■ WHAT YOU HAVE TO DO ■
Would you copy each line of the records that includes the word "Table"?

■ EXTRACTED RECORDS ■
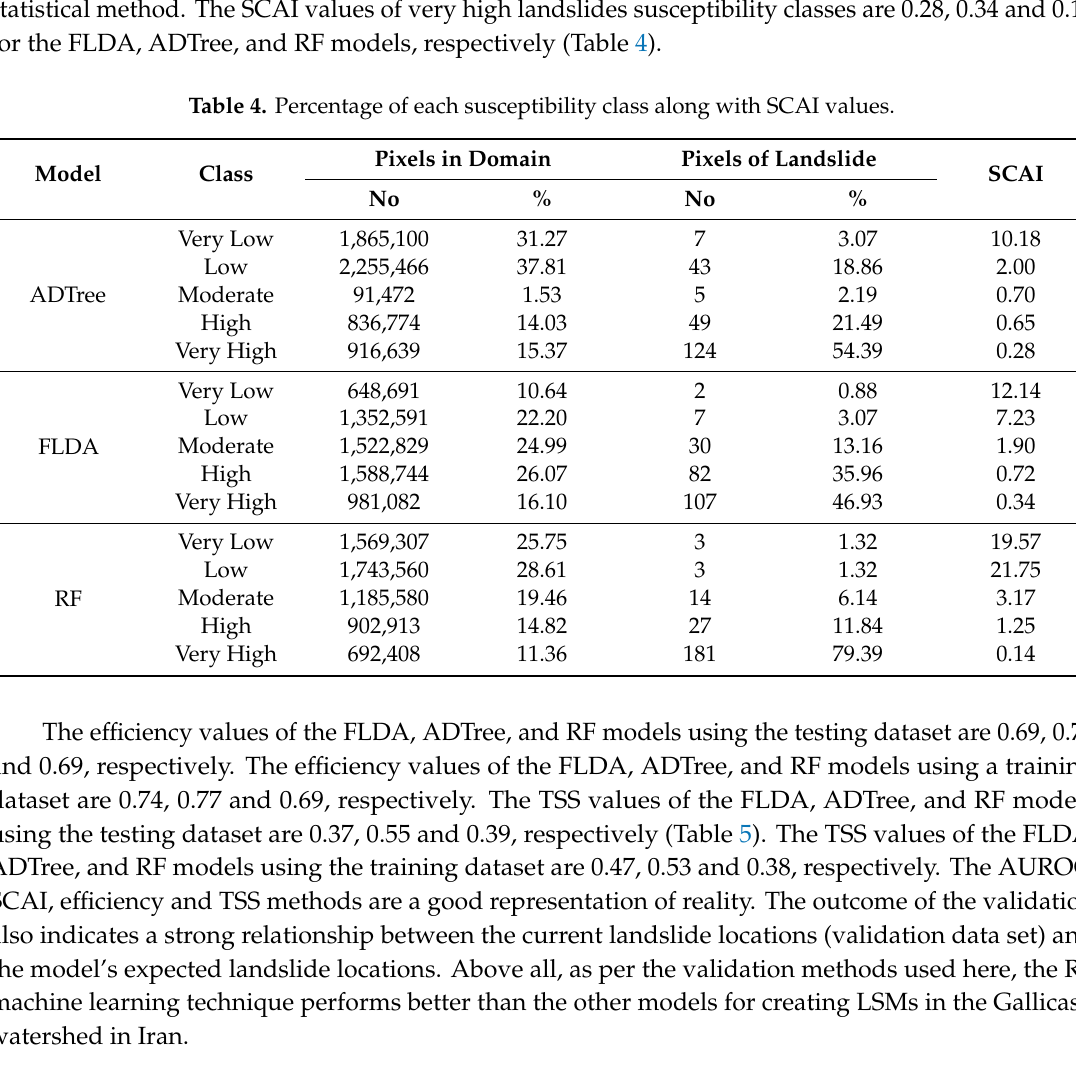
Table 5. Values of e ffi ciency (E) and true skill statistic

* * *

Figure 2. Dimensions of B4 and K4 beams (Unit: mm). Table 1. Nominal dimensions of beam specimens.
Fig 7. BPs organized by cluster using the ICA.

■ REPLY ■
Table 5. Values of e ffi ciency (E) and true skill statistic
Figure 2. Dimensions of B4 and K4 beams (Unit: mm). Table 1. Nominal dimensions of beam specimens.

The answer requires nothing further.